Leukocyte profiles differ between type 1 and type 2 diabetes and are associated with metabolic phenotypes: results from the German Diabetes Study (GDS).

Diabetes Care

Institute for Clinical Diabetology, German Diabetes Center, Leibniz Center for Diabetes Research at Heinrich-Heine University, Düsseldorf, GermanyGerman Center for Diabetes Research, Partner Düsseldorf, Düsseldorf, GermanyDepartment of Endocrinology and Diabetology, University Clinics Düsseldorf, Heinrich-Heine University, Düsseldorf, Germany

Published: August 2014

Objective: Altered immune reactivity precedes and accompanies type 1 and type 2 diabetes. We hypothesized that the metabolic phenotype relates to the systemic cellular immune status.

Research Design And Methods: A total of 194 metabolically well-controlled patients with type 1 diabetes (n = 62, mean diabetes duration 1.29 years) or type 2 diabetes (n = 132, 1.98 years) and 60 normoglycemic persons underwent blood sampling for automated white blood cell counting (WBC) and flow cytometry. Whole-body insulin sensitivity was measured with hyperinsulinemic-euglycemic clamp tests.

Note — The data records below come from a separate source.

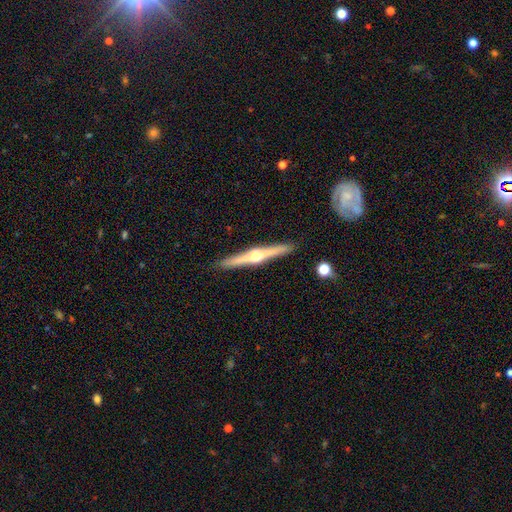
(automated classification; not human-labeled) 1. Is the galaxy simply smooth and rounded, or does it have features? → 78% featured or disk, 17% smooth, 5% star or artifact.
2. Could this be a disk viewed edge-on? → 98% yes, 2% no.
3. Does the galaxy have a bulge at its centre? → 95% rounded, 2% none, 2% boxy.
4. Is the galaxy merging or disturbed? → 92% none, 6% minor disturbance, 1% major disturbance, 1% merger.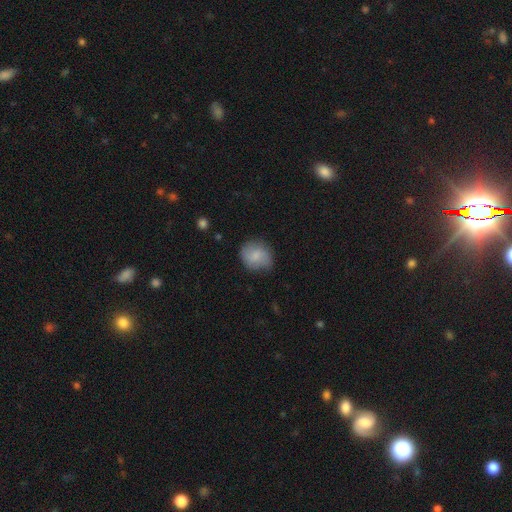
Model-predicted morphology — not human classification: A smooth galaxy with no disk features (72%) that is round (75%).

Vote fractions:
- Smooth or featured? smooth: 72% / featured or disk: 20% / star or artifact: 7%
- How rounded? round: 75% / in between: 23% / cigar-shaped: 1%
- Merging? none: 72% / minor disturbance: 21% / major disturbance: 6% / merger: 1%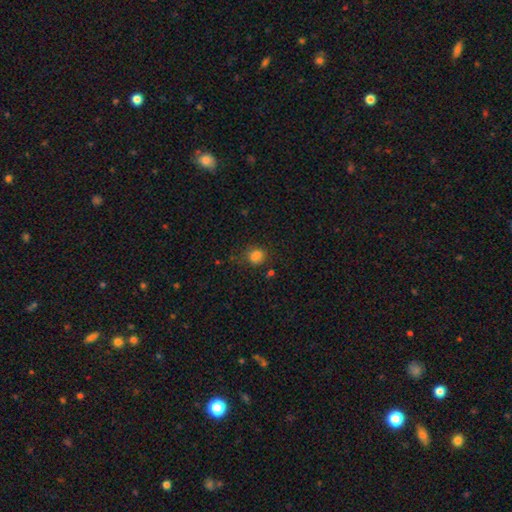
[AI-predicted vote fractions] Smooth or featured? smooth (74%)
How rounded? round (70%)
Merging? none (61%)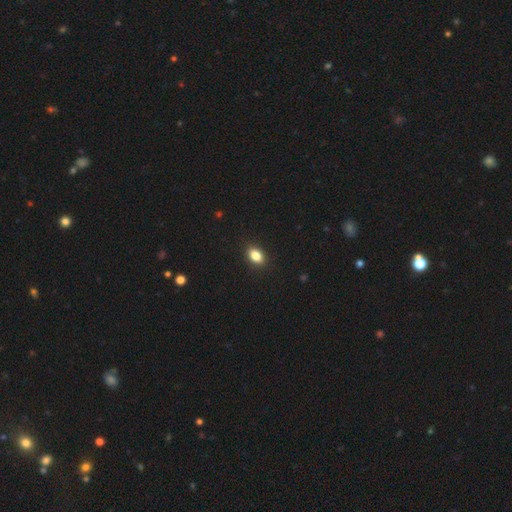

Results: Patients with type 2 diabetes had higher WBC counts than control subjects along with a higher percentage of T cells and activated T helper (Th) and cytotoxic T (Tc) cells but lower proportions of natural killer (NK) cells. In type 1 diabetes, the percentage of activated Th and Tc cells was also higher compared with control subjects, whereas the ratio of regulatory T (Treg) cells to activated Th cells was lower, suggesting diminished regulatory capacity. Parameters of glycemic control related positively to Treg cells only in type 2 diabetes. Upon age, sex, and body mass adjustments, insulin sensitivity correlated positively with monocytes, while circulating lipids correlated positively with T cell subsets in type 1 diabetes.

Conclusions: Immune cell phenotypes showed distinct frequencies of occurrence in both diabetes types and associate with insulin sensitivity, glycemia, and lipidemia.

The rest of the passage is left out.